How to complete this task
Give back each line of the listing below that contains the string "macros".

[Opening Listed records section]

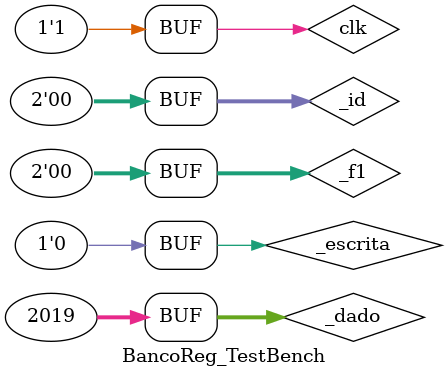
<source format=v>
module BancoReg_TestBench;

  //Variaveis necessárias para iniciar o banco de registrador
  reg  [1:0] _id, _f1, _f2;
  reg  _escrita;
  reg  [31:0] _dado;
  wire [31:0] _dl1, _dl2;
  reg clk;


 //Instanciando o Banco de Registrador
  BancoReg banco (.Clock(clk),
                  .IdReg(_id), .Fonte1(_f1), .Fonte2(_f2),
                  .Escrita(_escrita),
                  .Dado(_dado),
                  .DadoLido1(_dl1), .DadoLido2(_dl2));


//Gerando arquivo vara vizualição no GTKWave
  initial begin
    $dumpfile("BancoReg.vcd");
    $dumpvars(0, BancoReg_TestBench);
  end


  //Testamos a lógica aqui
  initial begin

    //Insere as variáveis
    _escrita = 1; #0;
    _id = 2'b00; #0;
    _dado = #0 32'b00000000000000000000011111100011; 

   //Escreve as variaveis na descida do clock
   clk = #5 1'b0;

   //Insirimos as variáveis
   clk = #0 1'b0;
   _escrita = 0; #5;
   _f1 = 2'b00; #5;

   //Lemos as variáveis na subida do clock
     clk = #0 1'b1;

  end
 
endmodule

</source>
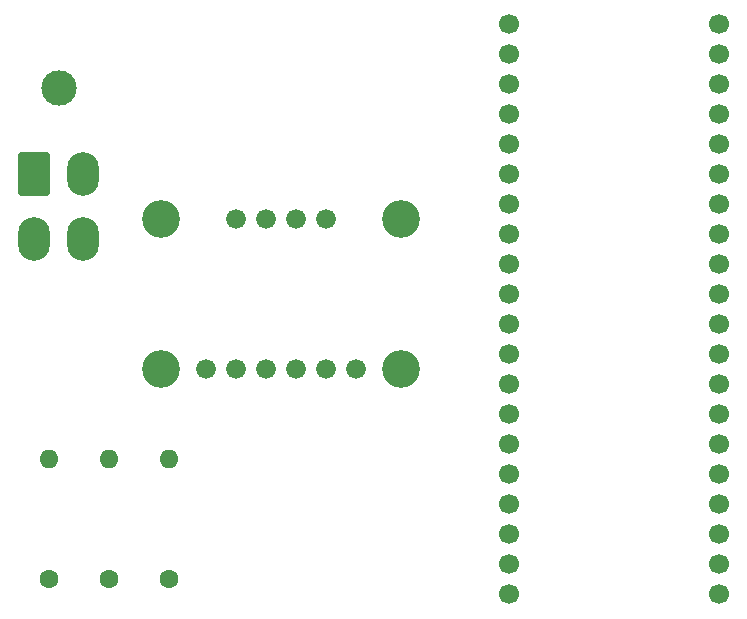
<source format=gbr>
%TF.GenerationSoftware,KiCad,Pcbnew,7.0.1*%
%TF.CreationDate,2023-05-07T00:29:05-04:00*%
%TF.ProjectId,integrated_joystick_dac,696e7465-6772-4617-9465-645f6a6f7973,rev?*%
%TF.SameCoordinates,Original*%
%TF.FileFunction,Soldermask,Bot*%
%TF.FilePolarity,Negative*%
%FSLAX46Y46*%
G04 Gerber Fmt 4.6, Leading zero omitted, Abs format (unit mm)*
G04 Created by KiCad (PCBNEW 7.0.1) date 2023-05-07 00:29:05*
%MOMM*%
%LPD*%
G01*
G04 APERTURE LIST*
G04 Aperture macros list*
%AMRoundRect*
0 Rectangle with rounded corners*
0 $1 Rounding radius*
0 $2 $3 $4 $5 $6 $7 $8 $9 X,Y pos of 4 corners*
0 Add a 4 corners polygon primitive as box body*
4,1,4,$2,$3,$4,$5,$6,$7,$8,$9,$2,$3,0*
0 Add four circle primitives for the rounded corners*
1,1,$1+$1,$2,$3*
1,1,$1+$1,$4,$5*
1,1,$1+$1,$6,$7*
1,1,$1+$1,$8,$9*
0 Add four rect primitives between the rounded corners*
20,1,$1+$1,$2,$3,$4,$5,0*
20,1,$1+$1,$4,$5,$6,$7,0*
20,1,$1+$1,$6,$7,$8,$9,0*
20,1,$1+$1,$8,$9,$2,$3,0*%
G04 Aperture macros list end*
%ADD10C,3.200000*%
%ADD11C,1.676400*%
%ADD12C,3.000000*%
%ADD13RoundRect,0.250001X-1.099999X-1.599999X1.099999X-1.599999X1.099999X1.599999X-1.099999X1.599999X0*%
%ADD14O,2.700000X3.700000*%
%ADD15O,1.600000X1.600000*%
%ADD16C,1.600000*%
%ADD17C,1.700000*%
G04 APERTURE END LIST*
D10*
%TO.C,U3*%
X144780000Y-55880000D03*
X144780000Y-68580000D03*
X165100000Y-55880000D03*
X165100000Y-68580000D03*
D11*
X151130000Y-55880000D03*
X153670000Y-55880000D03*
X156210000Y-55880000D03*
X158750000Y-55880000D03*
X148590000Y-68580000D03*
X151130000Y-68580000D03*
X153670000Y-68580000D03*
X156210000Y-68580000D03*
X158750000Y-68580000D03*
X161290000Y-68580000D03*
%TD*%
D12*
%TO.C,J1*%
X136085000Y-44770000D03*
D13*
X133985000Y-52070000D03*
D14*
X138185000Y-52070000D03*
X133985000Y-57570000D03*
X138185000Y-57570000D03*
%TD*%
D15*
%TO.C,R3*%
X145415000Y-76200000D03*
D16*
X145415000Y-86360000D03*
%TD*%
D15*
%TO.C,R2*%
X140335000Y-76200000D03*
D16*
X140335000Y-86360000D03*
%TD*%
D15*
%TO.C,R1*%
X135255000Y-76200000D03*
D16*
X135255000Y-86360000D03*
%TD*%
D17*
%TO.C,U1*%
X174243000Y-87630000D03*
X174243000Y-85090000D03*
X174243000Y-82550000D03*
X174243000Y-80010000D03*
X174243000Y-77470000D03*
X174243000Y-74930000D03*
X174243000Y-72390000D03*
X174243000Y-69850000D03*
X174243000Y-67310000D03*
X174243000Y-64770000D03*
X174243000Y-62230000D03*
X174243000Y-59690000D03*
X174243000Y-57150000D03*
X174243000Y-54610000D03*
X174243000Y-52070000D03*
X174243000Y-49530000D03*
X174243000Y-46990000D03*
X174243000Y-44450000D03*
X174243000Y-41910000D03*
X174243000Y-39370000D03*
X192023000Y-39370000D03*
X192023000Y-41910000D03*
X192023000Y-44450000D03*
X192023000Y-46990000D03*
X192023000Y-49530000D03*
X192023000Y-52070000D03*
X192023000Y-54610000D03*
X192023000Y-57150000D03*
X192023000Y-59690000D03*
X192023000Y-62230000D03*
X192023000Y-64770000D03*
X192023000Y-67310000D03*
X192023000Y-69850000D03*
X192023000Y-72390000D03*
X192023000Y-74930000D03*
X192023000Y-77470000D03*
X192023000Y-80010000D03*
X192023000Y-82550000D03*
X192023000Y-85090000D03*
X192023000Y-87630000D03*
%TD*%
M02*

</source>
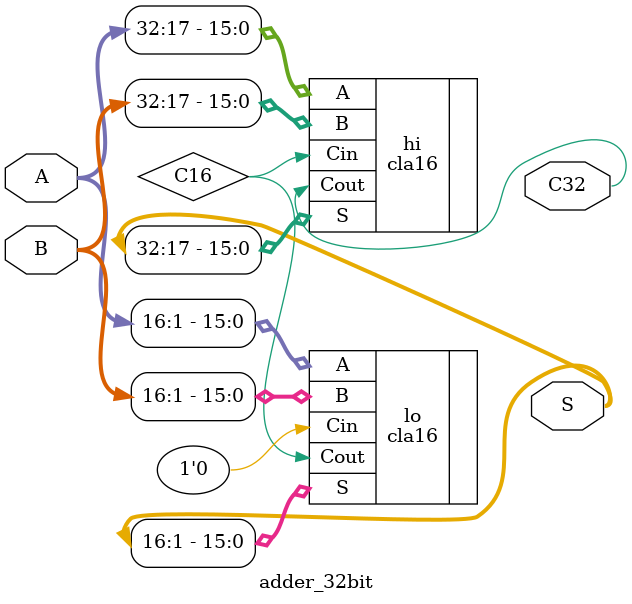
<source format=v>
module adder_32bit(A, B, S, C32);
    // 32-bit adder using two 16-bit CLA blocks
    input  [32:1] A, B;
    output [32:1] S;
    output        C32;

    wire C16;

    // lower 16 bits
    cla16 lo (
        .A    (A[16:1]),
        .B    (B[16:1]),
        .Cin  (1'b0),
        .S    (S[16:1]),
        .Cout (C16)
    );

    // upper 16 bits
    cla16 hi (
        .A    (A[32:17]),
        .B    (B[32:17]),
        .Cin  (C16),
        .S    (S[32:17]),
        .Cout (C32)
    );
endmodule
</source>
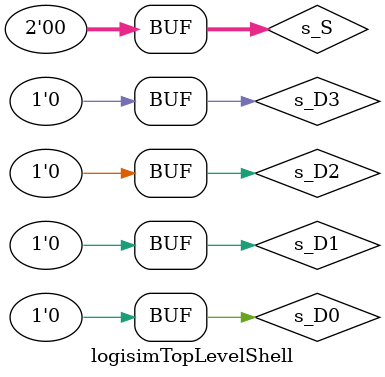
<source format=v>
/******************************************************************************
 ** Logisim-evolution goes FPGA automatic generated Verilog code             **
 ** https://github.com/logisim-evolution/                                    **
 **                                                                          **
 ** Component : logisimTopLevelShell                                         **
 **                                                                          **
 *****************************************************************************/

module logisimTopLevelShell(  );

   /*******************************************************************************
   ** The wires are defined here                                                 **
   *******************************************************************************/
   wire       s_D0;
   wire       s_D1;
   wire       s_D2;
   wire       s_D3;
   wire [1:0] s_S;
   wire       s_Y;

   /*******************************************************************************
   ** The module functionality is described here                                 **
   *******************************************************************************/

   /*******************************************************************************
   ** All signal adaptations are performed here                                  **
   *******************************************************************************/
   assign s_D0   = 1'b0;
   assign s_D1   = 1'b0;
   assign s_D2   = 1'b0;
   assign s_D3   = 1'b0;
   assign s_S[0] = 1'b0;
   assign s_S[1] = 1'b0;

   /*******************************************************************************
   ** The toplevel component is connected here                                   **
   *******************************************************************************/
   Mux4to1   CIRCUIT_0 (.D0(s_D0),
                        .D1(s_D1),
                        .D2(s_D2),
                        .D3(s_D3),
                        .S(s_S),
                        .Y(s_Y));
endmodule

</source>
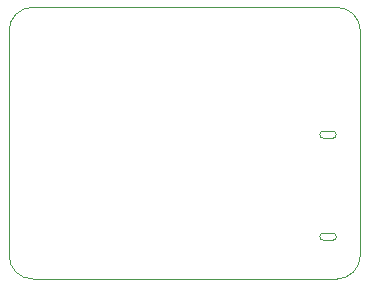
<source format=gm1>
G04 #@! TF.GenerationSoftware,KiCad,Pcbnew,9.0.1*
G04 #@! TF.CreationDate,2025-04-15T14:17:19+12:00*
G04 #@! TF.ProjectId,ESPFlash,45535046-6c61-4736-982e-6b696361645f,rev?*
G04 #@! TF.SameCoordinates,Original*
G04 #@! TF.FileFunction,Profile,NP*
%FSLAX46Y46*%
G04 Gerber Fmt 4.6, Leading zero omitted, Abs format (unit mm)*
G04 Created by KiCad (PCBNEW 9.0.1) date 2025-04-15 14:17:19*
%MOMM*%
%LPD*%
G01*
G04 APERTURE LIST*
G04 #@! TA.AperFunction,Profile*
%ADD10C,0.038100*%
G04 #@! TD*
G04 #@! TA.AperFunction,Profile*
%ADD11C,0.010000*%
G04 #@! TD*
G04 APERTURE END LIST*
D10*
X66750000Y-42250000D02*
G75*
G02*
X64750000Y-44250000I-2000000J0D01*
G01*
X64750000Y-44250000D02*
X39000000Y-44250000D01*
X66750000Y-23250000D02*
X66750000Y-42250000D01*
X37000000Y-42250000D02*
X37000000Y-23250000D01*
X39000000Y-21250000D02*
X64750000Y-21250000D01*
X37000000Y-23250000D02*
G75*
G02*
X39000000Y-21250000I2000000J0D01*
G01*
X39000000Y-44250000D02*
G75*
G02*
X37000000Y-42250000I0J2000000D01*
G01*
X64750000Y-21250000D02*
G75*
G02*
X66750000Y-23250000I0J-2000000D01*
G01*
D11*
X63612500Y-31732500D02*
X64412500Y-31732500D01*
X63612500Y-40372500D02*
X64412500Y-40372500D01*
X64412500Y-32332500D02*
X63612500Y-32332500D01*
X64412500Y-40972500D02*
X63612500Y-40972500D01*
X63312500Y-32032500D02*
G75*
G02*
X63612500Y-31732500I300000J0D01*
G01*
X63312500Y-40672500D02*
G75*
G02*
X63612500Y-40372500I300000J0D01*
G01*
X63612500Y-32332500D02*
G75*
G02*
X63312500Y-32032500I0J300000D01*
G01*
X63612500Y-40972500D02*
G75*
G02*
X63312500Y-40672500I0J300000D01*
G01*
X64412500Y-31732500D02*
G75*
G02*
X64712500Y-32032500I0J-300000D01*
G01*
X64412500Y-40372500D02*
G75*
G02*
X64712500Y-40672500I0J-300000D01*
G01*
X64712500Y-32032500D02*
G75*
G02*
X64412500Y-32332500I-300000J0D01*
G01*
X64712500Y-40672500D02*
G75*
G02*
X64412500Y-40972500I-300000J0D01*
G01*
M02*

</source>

[Closing Listed records section]

Final answer
G04 Aperture macros list*
G04 Aperture macros list end*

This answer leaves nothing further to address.